Anyway, I agree with the vast majority that the reply should be to Alice's followers. I think the rule of thumb for replies is that they should address about the same audience as the original post, or optionally a subset of that audience. Expanding the audience confuses readers and violates privacy expectations.
Oh, one thing that is worth noting: a lot of people insisted on Bob's absolute prerogative to reply with any kind of visibility he wants: public, his followers, whatever.
This is technically true, but Alice also has some agency here. Her server maintains a collection of `replies` that can be used to read all the replies. There's also another collection for the full thread.
Her server can omit replies that violate her expectations. This limits Bob's reach somewhat.
Other servers can and should use Alice's `replies` collection to see which replies she has consented to. They can and should obscure or hide altogether replies that aren't in that collection.
Mastodon doesn't do either of these things, by the way. It doesn't let you reply to Alice's followers, and it doesn't use the `replies` collection for showing and hiding replies. It's too bad; these are really valuable features of ActivityPub.
@evan I think this is one of the problems with Mastodon being the go to for people in the fediverse, and is also why I've been looking things up and trying to work out how the good ol concept Google+ had could work well in the fediverse, and also supporting all the features of ActivityPub instead of using its own thing, and I even had the idea that if I can get a service like that off the ground, I'd be happy for a non-biased nonprofit organisation to take over. A name for it I thought of is Fedi+ and if eventually that was to be ran by something like the Social Web Foundation or something, that could really help the fediverse at large.
@evan I like the house analogy for things like this.

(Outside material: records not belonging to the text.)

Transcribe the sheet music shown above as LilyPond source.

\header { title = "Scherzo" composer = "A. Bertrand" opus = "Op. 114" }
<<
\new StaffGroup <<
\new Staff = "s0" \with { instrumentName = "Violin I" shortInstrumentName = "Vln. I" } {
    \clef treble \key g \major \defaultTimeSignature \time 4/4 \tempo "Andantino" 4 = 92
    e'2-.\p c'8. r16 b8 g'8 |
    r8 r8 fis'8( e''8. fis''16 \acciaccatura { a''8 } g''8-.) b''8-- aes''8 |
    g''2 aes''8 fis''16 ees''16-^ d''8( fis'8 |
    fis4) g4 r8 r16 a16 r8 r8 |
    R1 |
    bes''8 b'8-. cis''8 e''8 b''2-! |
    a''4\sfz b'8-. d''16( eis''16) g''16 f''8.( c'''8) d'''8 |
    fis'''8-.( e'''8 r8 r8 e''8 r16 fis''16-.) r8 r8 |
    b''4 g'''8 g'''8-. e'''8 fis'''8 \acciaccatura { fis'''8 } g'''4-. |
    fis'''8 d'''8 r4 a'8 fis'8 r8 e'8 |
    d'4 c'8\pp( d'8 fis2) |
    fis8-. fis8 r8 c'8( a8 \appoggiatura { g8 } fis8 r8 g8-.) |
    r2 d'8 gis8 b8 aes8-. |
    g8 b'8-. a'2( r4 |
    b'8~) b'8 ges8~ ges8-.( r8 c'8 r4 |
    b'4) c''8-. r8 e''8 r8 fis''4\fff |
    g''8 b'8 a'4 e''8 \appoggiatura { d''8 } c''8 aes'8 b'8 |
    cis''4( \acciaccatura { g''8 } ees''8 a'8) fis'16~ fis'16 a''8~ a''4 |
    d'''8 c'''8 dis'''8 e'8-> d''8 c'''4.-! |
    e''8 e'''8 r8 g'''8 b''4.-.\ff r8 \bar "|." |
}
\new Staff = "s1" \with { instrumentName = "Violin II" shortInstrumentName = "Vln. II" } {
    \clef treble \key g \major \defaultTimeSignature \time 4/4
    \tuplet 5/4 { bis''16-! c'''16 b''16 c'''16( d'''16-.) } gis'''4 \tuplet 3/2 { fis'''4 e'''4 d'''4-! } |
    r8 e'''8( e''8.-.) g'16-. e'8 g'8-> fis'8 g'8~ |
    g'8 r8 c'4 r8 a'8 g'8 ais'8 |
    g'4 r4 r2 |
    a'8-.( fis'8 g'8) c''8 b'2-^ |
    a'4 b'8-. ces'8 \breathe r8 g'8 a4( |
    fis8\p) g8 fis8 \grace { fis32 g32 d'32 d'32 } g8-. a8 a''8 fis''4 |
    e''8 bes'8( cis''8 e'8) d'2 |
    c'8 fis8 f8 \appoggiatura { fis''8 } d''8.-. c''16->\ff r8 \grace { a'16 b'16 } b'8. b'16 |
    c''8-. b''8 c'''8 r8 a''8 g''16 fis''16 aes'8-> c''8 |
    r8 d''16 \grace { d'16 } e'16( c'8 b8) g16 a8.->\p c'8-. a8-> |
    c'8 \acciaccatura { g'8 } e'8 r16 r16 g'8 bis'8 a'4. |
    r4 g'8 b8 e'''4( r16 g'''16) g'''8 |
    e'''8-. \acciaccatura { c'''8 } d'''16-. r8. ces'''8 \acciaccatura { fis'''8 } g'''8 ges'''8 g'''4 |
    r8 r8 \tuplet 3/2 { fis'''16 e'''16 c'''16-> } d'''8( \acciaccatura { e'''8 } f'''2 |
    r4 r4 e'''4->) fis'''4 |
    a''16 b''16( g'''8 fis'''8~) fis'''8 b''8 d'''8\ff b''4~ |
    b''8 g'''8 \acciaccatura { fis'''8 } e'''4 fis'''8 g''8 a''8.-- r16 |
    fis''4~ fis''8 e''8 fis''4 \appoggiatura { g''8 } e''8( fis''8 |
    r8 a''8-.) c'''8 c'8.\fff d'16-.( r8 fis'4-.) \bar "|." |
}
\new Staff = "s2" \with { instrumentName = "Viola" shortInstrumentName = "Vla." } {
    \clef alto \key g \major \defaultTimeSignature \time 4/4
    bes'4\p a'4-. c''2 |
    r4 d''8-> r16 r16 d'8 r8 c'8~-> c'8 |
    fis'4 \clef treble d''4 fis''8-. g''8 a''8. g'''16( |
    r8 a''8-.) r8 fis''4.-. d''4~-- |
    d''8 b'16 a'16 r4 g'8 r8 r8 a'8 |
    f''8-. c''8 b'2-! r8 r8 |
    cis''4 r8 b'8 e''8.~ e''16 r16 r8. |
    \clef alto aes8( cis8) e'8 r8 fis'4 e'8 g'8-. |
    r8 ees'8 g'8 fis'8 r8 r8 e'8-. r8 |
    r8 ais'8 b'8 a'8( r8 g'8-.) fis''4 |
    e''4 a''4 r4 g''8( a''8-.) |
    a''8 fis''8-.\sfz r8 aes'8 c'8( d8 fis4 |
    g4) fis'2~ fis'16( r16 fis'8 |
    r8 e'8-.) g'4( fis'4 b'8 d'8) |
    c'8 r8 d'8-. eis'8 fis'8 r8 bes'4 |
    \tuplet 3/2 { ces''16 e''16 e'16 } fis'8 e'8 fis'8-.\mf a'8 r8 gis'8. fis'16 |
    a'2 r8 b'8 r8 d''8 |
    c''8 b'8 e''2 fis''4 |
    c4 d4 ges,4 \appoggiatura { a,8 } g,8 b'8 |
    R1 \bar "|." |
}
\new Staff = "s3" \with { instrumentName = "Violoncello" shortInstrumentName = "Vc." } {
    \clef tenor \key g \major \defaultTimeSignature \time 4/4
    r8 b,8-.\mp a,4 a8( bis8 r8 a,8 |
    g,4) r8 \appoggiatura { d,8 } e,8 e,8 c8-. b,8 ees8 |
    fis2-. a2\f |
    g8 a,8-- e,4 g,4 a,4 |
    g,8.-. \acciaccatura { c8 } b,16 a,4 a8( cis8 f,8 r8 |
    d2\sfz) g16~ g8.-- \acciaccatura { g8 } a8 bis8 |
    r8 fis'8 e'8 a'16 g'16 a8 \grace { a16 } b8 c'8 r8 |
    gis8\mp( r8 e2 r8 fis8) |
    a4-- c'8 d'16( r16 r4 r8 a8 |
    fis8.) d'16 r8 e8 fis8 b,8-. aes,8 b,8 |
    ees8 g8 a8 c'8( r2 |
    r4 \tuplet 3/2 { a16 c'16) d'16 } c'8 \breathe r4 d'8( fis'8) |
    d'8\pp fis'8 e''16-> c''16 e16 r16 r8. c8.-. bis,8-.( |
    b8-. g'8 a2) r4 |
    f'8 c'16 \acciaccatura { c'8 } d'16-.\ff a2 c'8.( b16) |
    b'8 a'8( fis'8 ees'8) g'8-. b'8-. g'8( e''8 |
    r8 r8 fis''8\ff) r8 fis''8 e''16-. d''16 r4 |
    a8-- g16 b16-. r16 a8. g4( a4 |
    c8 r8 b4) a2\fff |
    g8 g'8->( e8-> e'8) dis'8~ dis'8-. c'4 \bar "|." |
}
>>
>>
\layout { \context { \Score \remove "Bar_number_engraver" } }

In theory, we are visiting Alice's house — her post (a digital home) — and her original posting should set the terms for the next set of interactions, be it tea, a post or a comment.
@evan i think you know where i already stand on this, but instead of recursively crawling replies collections it would be better if alice had a collection that alice owned and contained a flat set of whatever alice wanted to be in it.
i think "bob gets to choose" is not inherently problematic insofar as alice never actually established any context. bob's post stands on its own, with any arbitrary audience. if there *was* such a thing as "alice's convo" then it can/should have its own audience.
@evan this does lead to a sort of split horizon where "the conversation" depends on who you ask.
in the absolute sense, the global context, bob's reply can continue to exist outside of alice's context. this is actually quite normal -- what is weird is the assumption that all replies must necessarily be bound together.
if i could set my own metadata, this reply would exist in a separate context than your poll, and you might be cc'd.
@evan re: "but you're replying to something that could be private"-- yes, i could be. i could be replying to anything or nothing at all. replying to a cnn article, replying to an overheard statement, replying to the weather, replying to a concept.
one example i think about in this regard is how the Linked Data Notifications spec is technically a response to the Social Web WG charter, because that's what prompted its existence: https://www.w3.org/TR/ldn/
if alice lets you see it, cool! if not...
@evan anyone recognizing "alice's conversation" asks alice what is in that conversation, canonically according to alice.
bob's signal for participating in alice's conversation is referencing alice's conversation as context for bob's post... and addressing the audience of alice's context, and perhaps even choosing not to address his own followers if it's not relevant to them. this works much like a mailing list.
in https://w3id.org/fep/7888 i use `context` and `context.audience` as examples.
@trwnh I don't think the thread is addressable, and I don't think `context` is a good property to use here, but otherwise I agree. Alice should maintain a collection of content objects in the thread.
@evan "the thread should have its own audience" is the main bit i am advocating for here i guess, as opposed to "every individual post has its own audience". with the latter you always get issues like this. with the former you bind context and audience together.
@trwnh I don't see why. Just like the `replies`, `shares`, and `likes` collections, the `thread` collection should have the same addressees as the root object.
@evan this only works if you (and everyone else!) think "the root object" is special (and in effect treat it as the context). but others can and will disagree and diverge. if i reply to a cnn article and maintain my own comments section, cnn has no say in that. socially, in the case of private things, it's like "if you know you know" -- refer to a thing by id but only some people have further information about what it meant (at some point in time, etc)
@evan well, that's the problem, again -- you see it as "your" thread, and i can't reply without copy-pasting a link to your post and appending "re:"? then appending "cc: evan"? so i can reply but i can't reply using inReplyTo? and you control all 400 posts downstream of your poll, *including the ones that don't mention you*? it's hard to make sense of that...
@trwnh I mean, at some point, it'd be nice if you start a separate thread.
I talk about branching and grafting in FEP 76ea; I think it's a pretty natural process.